WHAT IS REQUIRED:
Would you please repeat the lines in the listing below from the one containing "- gross tumour volume including" through the final one, exactly as they appear?

DATASET SECTION:

== Segment start ==

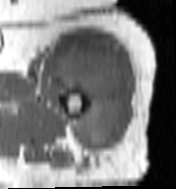
MRI of an extremity soft-tissue mass, one axial slice. Position 82 of 100 along the scan axis. MR volume resampled by the dataset authors to the PET/CT grid (not the native acquisition matrix). 176 × 189 image matrix, field of view 172 × 185 mm. Female patient. From the clinical record (not read from this slice): histological type: undifferentiated – high grade; grade: high; site of the primary tumour: left thigh.
Structures marked on this image (expert contour drawn on MRI and transferred to this co-registered scan by the dataset authors):
- gross tumour volume including surrounding oedema: box from (x=55, y=46) to (x=122, y=151) px
- gross tumour volume (mass): (x=57, y=50)–(x=122, y=151)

== Segment end ==

REPLY:
- gross tumour volume including surrounding oedema: box from (x=55, y=46) to (x=122, y=151) px
- gross tumour volume (mass): (x=57, y=50)–(x=122, y=151)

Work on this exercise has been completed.